LISTED ENTRIES »
---

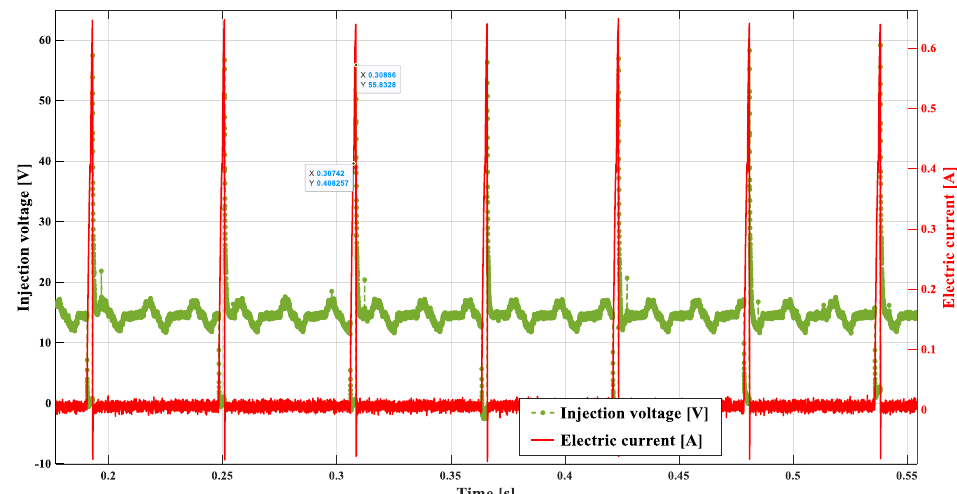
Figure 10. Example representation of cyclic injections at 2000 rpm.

---

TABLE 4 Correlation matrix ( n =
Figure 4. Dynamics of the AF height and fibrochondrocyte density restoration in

---

TASK DESCRIPTION »
Report each line above that includes the string "Figure".

OUTPUT BELOW »
Figure 10. Example representation of cyclic injections at 2000 rpm.
Figure 4. Dynamics of the AF height and fibrochondrocyte density restoration in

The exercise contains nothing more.